Por supuesto que no es una Generala, como sí lo fue Cárdenas el mayor, para mandar al exilio al Papa Máximo López. Además de que, por supuesto, AMLO jamás aceptaría tal papelón, habiendo nacido para ser inmortal.

Pero, ¿existe otro camino? Claro que sí: La Presidenta, en lugar de quedarse en la superficie, deteniendo solamente a los chivos expiatorios, manteniendo a los mexicanos en la prisión del dominio de los verdaderos jefes, decide ir al fondo para extirpar el terrible cáncer que sufre nuestro país. No es necesario meter a la cárcel a AMLO; se puede negociar como se hizo con el General Cienfuegos, por aquello de la seguridad nacional.

Las causas de la violencia del crimen organizado no se encuentran en la pobreza sino en la gran rentabilidad de los negocios prohibidos por la ley, por la ausencia de otras alternativas de empleos y negocios decentes y, por supuesto, por una demanda producida por la insatisfacción en las condiciones de existencia para muchos, en todas las clases y grupos sociales.

La ilegalidad y por consecuencia, la enorme rentabilidad de esas actividades, reducen a cero el valor de la vida de los individuos. La violencia que caracteriza a dichos negocios es por ello su manera de ser. La lucha contra los cárteles de la droga, del huachicol, de las armas, de la trata de personas y de la extorsión, debe ser efectiva y a fondo, nacional e internacionalmente.

La Presidenta podría prepararse para llevarla a cabo. En un doble sentido: Nacionalmente, convocando a todas y todos los mexicanos, cualquiera que sea su ideología o posición política –porque es la Presidenta de todos–, a construir un gran pacto democrático que respalde esa lucha.

Internacionalmente, convocando a las Naciones Unidas y a los países más afectados para diseñar y operar una política (que vaya a las causas y a las consecuencias), mundial y regional, para eliminar a los cárteles y su violencia criminal. La colaboración con los Estados Unidos tendría el marco adecuado para que se sumen todos los países, soberanamente y sin subordinación, a la vez que los obligaría a ya no andar hundiendo lanchas y matando gente sin restricción alguna.

La Presidenta puede tomar las riendas y encabezar la lucha más anhelada del pueblo mexicano: la construcción de la paz.

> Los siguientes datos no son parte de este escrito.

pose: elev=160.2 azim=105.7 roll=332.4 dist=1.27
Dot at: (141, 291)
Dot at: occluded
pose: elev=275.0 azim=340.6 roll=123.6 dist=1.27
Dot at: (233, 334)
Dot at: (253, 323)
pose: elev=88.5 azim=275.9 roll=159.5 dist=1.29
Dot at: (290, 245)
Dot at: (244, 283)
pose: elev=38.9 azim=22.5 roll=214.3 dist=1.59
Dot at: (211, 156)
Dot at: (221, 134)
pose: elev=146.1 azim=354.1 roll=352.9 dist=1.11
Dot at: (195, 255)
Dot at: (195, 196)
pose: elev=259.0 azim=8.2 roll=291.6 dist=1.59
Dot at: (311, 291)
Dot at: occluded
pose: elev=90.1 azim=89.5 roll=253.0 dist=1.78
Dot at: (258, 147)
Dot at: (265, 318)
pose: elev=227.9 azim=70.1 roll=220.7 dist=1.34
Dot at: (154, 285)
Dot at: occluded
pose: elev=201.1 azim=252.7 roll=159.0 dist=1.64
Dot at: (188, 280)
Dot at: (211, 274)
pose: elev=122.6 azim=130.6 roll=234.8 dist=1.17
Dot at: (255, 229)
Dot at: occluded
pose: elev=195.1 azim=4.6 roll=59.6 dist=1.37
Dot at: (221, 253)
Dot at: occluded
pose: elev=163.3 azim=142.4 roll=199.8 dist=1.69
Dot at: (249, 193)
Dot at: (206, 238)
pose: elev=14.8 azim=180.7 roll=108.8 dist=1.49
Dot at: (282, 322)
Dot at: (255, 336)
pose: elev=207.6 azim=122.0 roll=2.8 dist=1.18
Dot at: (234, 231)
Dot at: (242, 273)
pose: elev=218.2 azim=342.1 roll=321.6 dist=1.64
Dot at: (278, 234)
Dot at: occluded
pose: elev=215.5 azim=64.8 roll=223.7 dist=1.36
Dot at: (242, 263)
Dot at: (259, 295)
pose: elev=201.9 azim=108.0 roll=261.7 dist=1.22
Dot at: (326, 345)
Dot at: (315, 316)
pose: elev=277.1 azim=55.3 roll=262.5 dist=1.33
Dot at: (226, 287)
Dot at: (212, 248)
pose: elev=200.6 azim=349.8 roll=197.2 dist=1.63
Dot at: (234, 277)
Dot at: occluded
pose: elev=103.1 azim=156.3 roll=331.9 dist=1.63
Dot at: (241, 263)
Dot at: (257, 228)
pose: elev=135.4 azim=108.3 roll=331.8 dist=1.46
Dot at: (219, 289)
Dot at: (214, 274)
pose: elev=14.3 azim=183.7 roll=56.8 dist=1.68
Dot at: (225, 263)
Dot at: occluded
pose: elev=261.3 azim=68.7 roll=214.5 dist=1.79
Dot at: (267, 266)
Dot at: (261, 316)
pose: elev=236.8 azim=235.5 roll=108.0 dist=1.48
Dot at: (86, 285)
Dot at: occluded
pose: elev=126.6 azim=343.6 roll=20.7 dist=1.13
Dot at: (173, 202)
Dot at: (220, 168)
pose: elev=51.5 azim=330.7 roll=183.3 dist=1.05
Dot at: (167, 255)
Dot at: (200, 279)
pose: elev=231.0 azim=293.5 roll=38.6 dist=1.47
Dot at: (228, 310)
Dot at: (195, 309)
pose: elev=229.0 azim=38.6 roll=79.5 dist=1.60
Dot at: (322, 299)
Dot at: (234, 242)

Y entonces desperté para volver a la pesadilla. O ¿cómo era?

Pues infortunadamente todo parece indicar que ya se ha sometido. Los hechos de las semanas posteriores a la gran encuerada de Adán Augusto López y de Rafael Ojeda, y por ende del jefe de ambos y de todas y todos, y la reacción frente al asesinato del alcalde de Uruapan, así lo atestiguan.

La emboscada y el montaje para desvirtuar la marcha del 15 de noviembre, aprovechando sus defectos de convocatoria, vienen a subrayar que Claudia Sheinbaum no tiene los tamaños para encabezar la demanda principal de la sociedad mexicana por la seguridad y la paz y que ya se decidió por defender al régimen del cuál apenas es una pieza secundaria.

Y lo menos deseable, que el desarrollo de la musculatura de la autocracia institucional creada, ha dado su primer paso hacia la dictadura activa.

Creo que se asustó al desnudar a López y a Ojeda pues lo que vio fue un abismo en el cual podía caer. Su Papá se le apareció por fin en su plena desnudez: el gran corruptor de la sociedad y de las instituciones del Estado mexicano y el jefe Máximo de la Gran Mafia que encabeza y administra a los cárteles que desde hace muchos años tienen sometida a toda la población.

La Cuarta Transformación de la Vida Pública Nacional ha significado el encumbramiento de la gran mafia del crimen organizado bajo el color guinda de la sangre y el olor putrefacto de la corrupción.

Y en el colmo de la ingenuidad o de la transfiguración idiota de la vieja izquierda, algunos de sus personeros afirman que la autocracia construida es en realidad la forja de la voluntad transformadora que, ya sin los obstáculos, podrá llevar los cambios revolucionarios iniciados con los programas sociales (y que nunca hemos sabido que quieren además de usar políticamente a la pobreza para aumentar su poder), siempre y cuando se hagan en el marco del Tratado de Libre Comercio y no vayan a fondo en el asunto de la seguridad, la violencia y la Paz.